1. Thomas Miles Garrett Papers, SHC. The diary consists of eight loose sheets and six gatherings of sheets of light blue paper measuring 7 3/4 by 15 3/4 inches. Each gathering is made up of ten to thirteen sheets that have been stacked, folded in half, and tied with thread running around the fold. Entries begin on May 13, 1849, and continue through November 16, 1850.

2. An address attributed to Horton and containing some of his poetry survives, but whether or not it is the address Garrett describes is unclear. "An Address to Collegiates of the University of N.C.," housed in the NCC, is undated and in the hand of an amanuensis. At twenty-nine pages, the address would have taken longer than five minutes to deliver. Perhaps Garrett is mistaken about the timing. Perhaps the surviving address was written for another occasion. Perhaps Horton curtailed his delivery, concluding that the "loud, long and repeated applause" was less friendly than Garrett's report makes out. The remainder of Garrett's entry describes a long walk that he and four friends took later that afternoon.
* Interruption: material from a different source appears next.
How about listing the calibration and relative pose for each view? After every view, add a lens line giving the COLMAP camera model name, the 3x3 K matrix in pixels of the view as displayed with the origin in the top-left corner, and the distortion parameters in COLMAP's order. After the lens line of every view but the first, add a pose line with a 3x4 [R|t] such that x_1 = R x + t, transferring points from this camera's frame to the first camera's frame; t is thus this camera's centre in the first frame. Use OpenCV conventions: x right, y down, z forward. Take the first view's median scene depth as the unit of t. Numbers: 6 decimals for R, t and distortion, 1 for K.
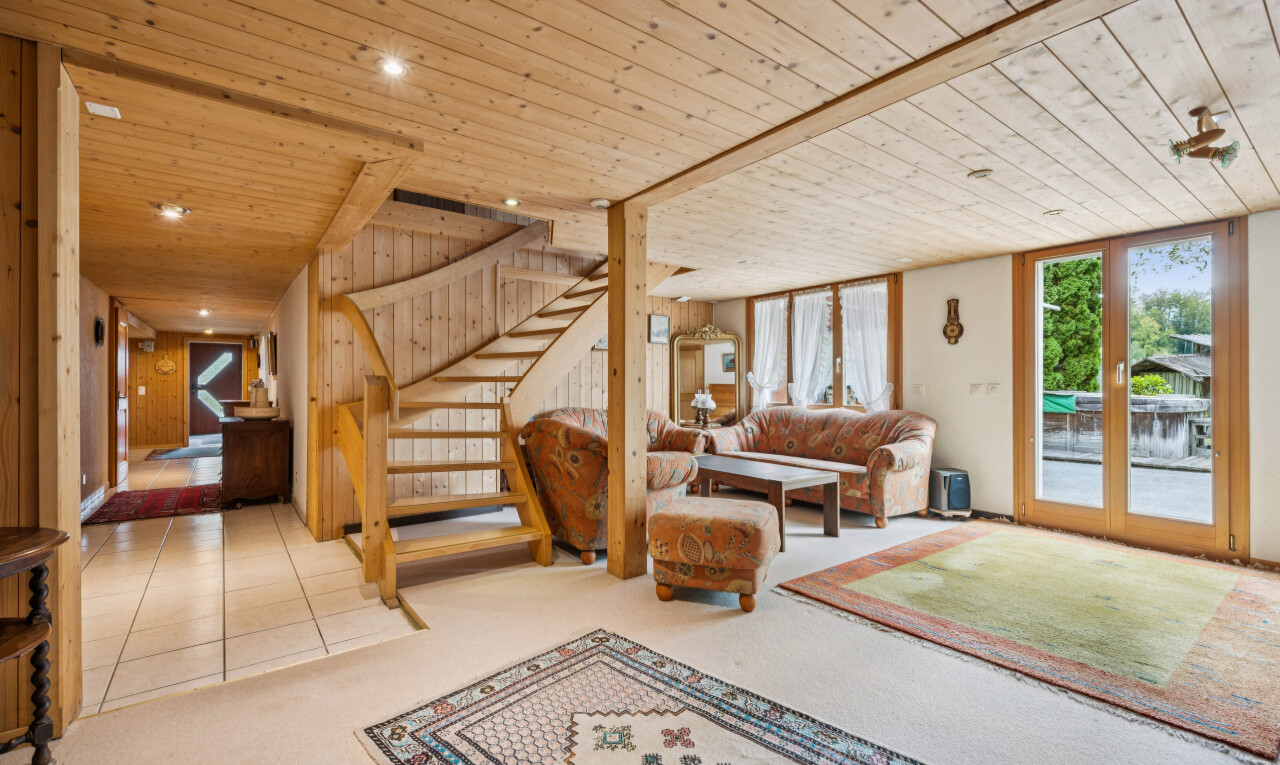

3. Kemp Plummer Battle (BA 1849), a student while Green was at the University, makes the following comment on Green's teaching: "His instruction in Blair's Rhetoric was satisfactory, but in Logic it was deficient, merely requiring the careful study of Hedge's treatise, a diminutive book. Besides these he had a class in Vandenhoff's Elocution" (1:547). The textbooks Battle refers to are Hugh Blair, Lectures on Rhetoric and Belles Lettres (London: W. Strahan, 1783); Levi Hedge, Elements of Logick (Cambridge, MA: Hilliard and Metcalf, 1816); and George Vandenhoff, The Art of Elocution (London: Wiley and Putnam, 1846).

4. William Gaston , Address Delivered before the Philanthropic and Dialectic Societies at Chapel Hill, June 20, 1832 (Raleigh: Joseph Gales & Son, 1832) and William Hooper , The Force of Habit, A Discourse Delivered to the Students of the University of North Carolina at Chapel Hill, March 31, 1833 (Philadelphia: J. W. Martin and W. K. Boden, 1833).

5. The query for the August 31, 1849, debate had been set on August 24th: Is it practicable to do away with slavery? The question "after being discussed at some length was decided in the negative" on August 31st (Philanthropic Society Minutes, Vol. S-12, UA).

6. Garrett wrote are on top of were.

7. Garrett wrote was on top of were.